Dataset records

────────

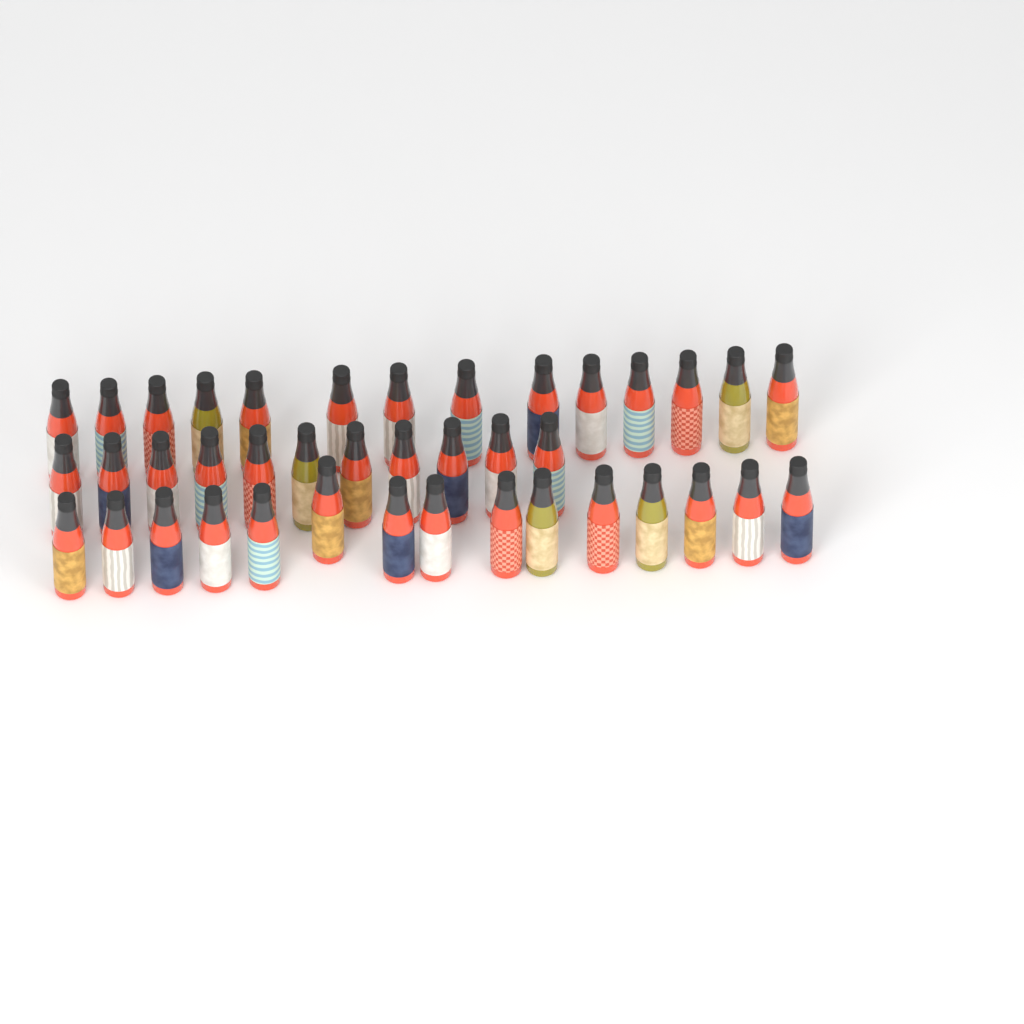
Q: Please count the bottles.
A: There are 40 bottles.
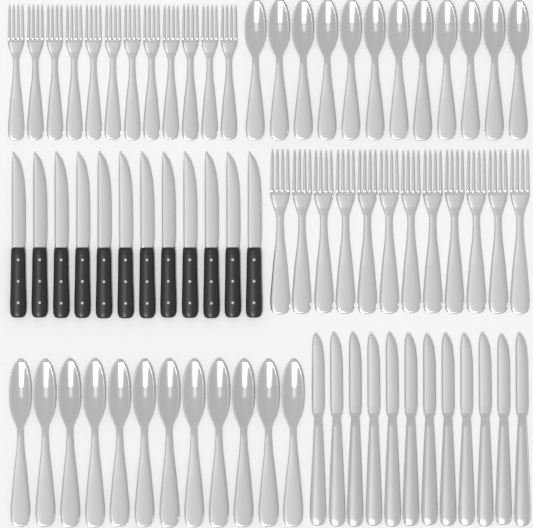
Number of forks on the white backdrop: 24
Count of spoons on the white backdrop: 24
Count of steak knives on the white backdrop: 12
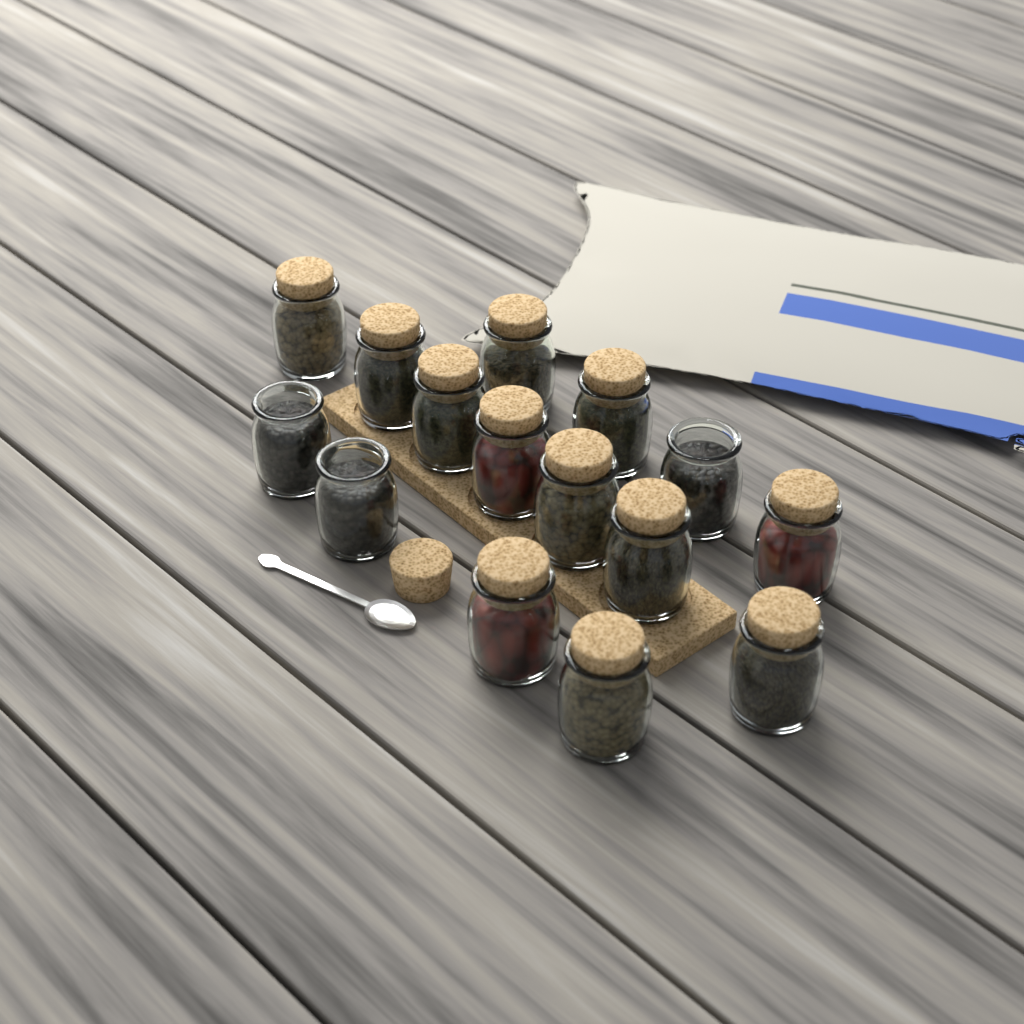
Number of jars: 15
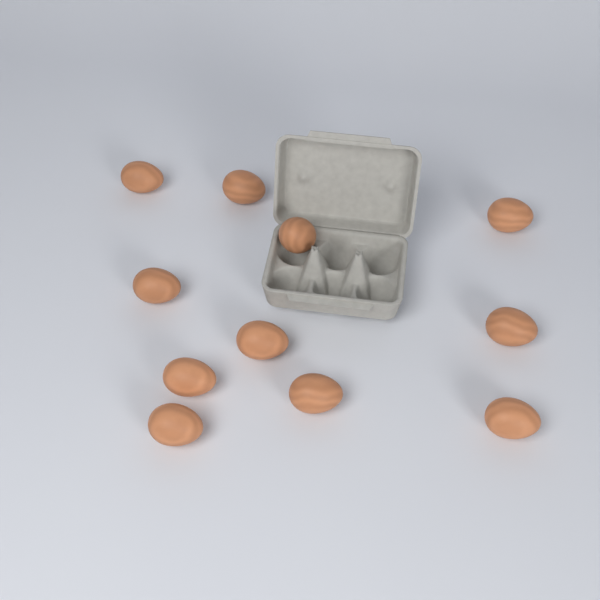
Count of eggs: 11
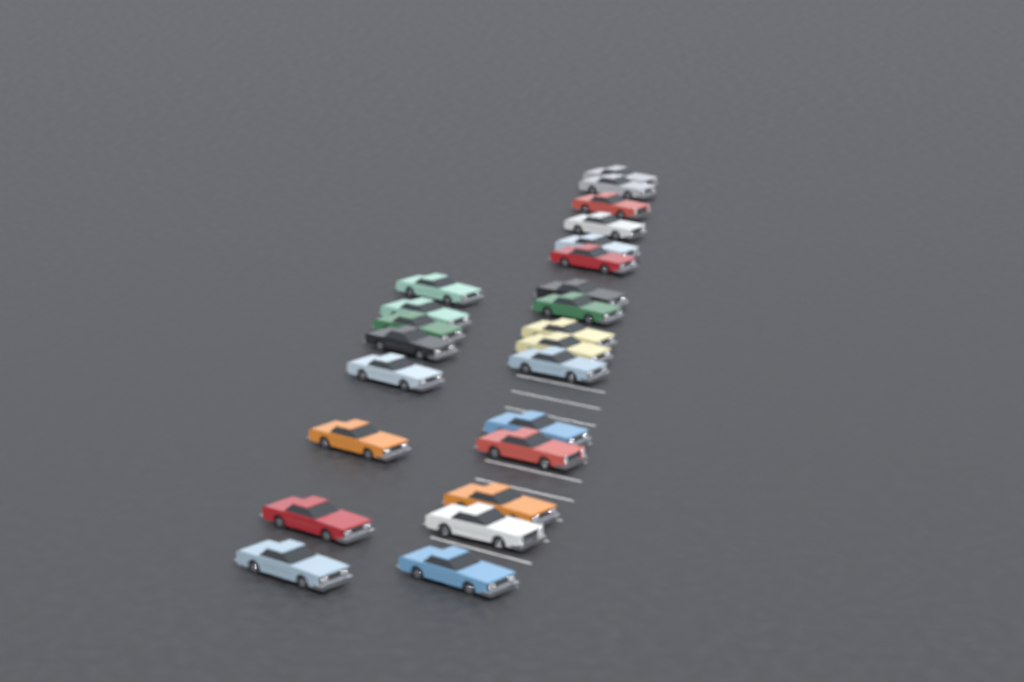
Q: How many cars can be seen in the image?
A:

────────

• OBJECTIVE: Duplicate the text lines of all the records above with no changes, omitting the pictures.

• EXERCISE RESPONSE:
Q: Please count the bottles.
A: There are 40 bottles.
Number of forks on the white backdrop: 24
Count of spoons on the white backdrop: 24
Count of steak knives on the white backdrop: 12
Number of jars: 15
Count of eggs: 11
Q: How many cars can be seen in the image?
A:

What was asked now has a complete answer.